I stood and paced the room once.
"So I marry a lycan king who can't have children," I muttered. "For two years. While murders start happening inside our own palace. And Father pretends this is diplomacy."
"It is not diplomacy," she said.
I froze.
"It is positioning."
My eyes snapped to her.
"For what?"
Her lips parted —
Then pain seized her.
Her back arched slightly as a tremor ran through her body.
I moved instantly.
"Easy," I said sharply, grabbing her shoulders.
Heat pulsed through my palms instinctively.

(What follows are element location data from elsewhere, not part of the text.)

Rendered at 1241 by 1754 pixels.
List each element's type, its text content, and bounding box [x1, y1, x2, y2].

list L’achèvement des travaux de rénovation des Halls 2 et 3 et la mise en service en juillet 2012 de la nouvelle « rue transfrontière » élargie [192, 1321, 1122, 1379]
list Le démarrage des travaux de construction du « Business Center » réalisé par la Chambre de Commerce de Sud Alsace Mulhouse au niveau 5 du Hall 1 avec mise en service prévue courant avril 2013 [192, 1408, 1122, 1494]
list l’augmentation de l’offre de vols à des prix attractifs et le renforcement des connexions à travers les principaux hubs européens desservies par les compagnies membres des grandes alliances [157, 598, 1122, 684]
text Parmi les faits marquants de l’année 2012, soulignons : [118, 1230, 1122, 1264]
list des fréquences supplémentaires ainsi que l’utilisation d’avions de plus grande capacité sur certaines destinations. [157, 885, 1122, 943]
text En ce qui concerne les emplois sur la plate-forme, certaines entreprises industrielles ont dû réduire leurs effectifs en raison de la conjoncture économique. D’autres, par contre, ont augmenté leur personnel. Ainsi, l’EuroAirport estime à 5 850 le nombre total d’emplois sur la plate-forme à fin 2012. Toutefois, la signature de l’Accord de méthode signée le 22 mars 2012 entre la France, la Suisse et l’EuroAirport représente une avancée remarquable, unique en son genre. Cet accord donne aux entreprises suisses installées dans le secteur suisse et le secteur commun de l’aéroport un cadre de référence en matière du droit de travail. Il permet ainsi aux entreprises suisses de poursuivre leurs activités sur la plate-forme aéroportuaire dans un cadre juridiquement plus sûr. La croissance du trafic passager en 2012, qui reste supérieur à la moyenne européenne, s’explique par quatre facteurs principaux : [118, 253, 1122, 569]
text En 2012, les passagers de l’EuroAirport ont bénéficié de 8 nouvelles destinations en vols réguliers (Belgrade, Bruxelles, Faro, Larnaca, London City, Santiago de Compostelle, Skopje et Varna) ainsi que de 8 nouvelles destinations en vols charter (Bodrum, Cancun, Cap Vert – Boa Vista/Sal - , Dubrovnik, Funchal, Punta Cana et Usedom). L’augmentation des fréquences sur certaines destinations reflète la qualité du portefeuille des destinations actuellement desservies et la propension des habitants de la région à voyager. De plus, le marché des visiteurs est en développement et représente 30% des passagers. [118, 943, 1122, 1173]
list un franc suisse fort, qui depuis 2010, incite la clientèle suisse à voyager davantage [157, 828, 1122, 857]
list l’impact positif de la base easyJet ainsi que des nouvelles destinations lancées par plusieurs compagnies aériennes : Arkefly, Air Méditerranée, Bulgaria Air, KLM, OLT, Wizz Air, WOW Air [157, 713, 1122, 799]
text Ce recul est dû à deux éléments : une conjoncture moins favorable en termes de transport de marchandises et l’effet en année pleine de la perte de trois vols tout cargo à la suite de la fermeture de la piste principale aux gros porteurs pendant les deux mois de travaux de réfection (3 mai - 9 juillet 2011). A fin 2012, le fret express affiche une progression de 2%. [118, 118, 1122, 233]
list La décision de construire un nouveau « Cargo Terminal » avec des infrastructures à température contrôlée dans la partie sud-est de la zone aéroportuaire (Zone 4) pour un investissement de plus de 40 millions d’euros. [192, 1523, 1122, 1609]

Without thinking, I let it flow.
Not too much.
Just enough.
The warmth that moved through me wasn't normal wolf energy.
It was deeper.
Threaded.
Golden beneath the surface.
It slid into her like breath filling empty lungs.
Her trembling eased.
The gray tint in her skin softened slightly.
Her eyes fluttered open.
"You see?" she whispered faintly.
I stepped back quickly.
"Don't," I said.
"You can siphon," she said. "You can restore."
"For how long?" I snapped. "Because if I fix you, he'll just drain you again for whatever twisted strategy he's running."
She didn't deny it.
That told me everything.
"You are not being sold because you are weak," she said firmly. "You are being sent because you are strong enough to survive what is coming."
"And what the hell is coming?"
Her eyes filled with something I'd never seen before.
Fear.
"The Blood Moon will not just take one king," she said.
The words settled like ice in my veins.
"You think he plans to kill Darian," I said slowly.
"No," she whispered.
She reached for my face, fingers brushing my cheek.
"I think he plans to end a bloodline."
A chill slid down my spine.
"And what does that make me?" I asked.
Her gaze softened.
"A survivor."
I leaned my forehead gently against hers.
For a second — just a second — I let myself be her daughter.
Not a weapon.
Not a pawn.
Just hers.
"I won't break," I whispered.
"I know."
"I won't let him use me."
"I know."
"And if that lycan bastard tries anything—"
Her lips twitched faintly.
"You will handle it."
I pulled back, wiping at my eyes before tears could actually form.
"Damn right."
A knock sounded at the chamber doors.
Time.
Of course.
It always comes too fast when you're about to lose something.
I stood.
Straightened.
Let the sarcasm armor slide back into place.
"Guess I'm off to charm the enemy," I muttered.
"Seraphina."
I paused at the door.
"You are more than his contract," she said softly. "And more than your father's game."
I gave her a crooked smile.
"Yeah," I said. "I'm the fucking problem."
And for the first time since the throne room —
She smiled fully.
As I stepped into the corridor, the seal on my wrist pulsed again.
Stronger.
Hungrier.
The howling outside rose with the wind.
Two years.
Blood Moon.
A lycan king.
And a game far older than I'd been told.
Good.
Let it come.
They thought they were sending me away.
What they didn't realize—
Was that I was walking into it armed.